## REQUEST
Print every line of the listing below unchanged and leave out the pictures.

## RECORDED DATA
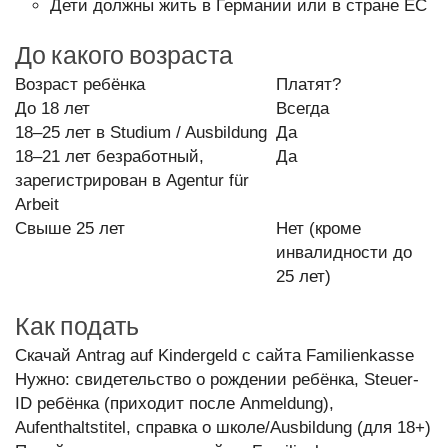
Дети должны жить в Германии или в стране ЕС
До какого возраста
Возраст ребёнка
Платят?
До 18 лет
Всегда
18–25 лет в Studium / Ausbildung
Да
18–21 лет безработный,
Да
зарегистрирован в Agentur für
Arbeit
Свыше 25 лет
Нет (кроме
инвалидности до
25 лет)
Как подать
Скачай Antrag auf Kindergeld с сайта Familienkasse
Нужно: свидетельство о рождении ребёнка, Steuer-
ID ребёнка (приходит после Anmeldung),
Aufenthaltstitel, справка о школе/Ausbildung (для 18+)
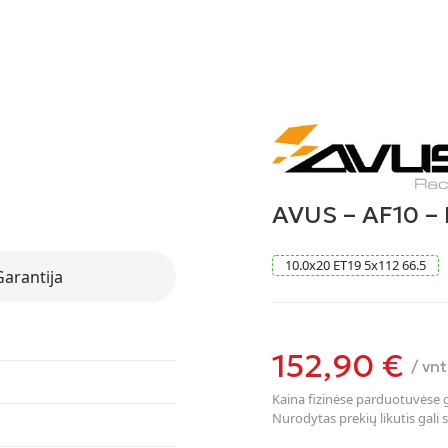
AVUS – AF10 
10.0
x
20
ET19
5
x
112
66.5
Garantija
152,90
€
/ vnt
Kaina fizinėse parduotuvėse ga
Nurodytas prekių likutis gali s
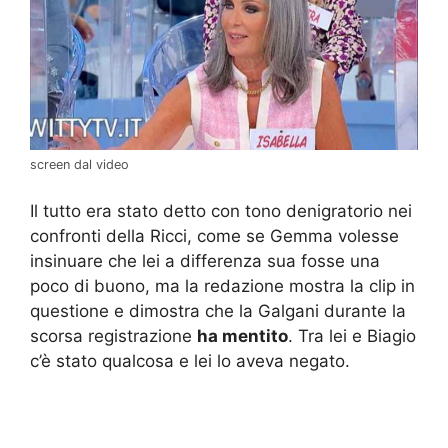
screen dal video
Il tutto era stato detto con tono denigratorio nei
confronti della Ricci, come se Gemma volesse
insinuare che lei a differenza sua fosse una
poco di buono, ma la redazione mostra la clip in
questione e dimostra che la Galgani durante la
scorsa registrazione
ha mentito
. Tra lei e Biagio
c’è stato qualcosa e lei lo aveva negato.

## REPLY
Дети должны жить в Германии или в стране ЕС
До какого возраста
Возраст ребёнка
Платят?
До 18 лет
Всегда
18–25 лет в Studium / Ausbildung
Да
18–21 лет безработный,
Да
зарегистрирован в Agentur für
Arbeit
Свыше 25 лет
Нет (кроме
инвалидности до
25 лет)
Как подать
Скачай Antrag auf Kindergeld с сайта Familienkasse
Нужно: свидетельство о рождении ребёнка, Steuer-
ID ребёнка (приходит после Anmeldung),
Aufenthaltstitel, справка о школе/Ausbildung (для 18+)
AVUS – AF10 
10.0
x
20
ET19
5
x
112
66.5
Garantija
152,90
€
/ vnt
Kaina fizinėse parduotuvėse ga
Nurodytas prekių likutis gali s
screen dal video
Il tutto era stato detto con tono denigratorio nei
confronti della Ricci, come se Gemma volesse
insinuare che lei a differenza sua fosse una
poco di buono, ma la redazione mostra la clip in
questione e dimostra che la Galgani durante la
scorsa registrazione
ha mentito
. Tra lei e Biagio
c’è stato qualcosa e lei lo aveva negato.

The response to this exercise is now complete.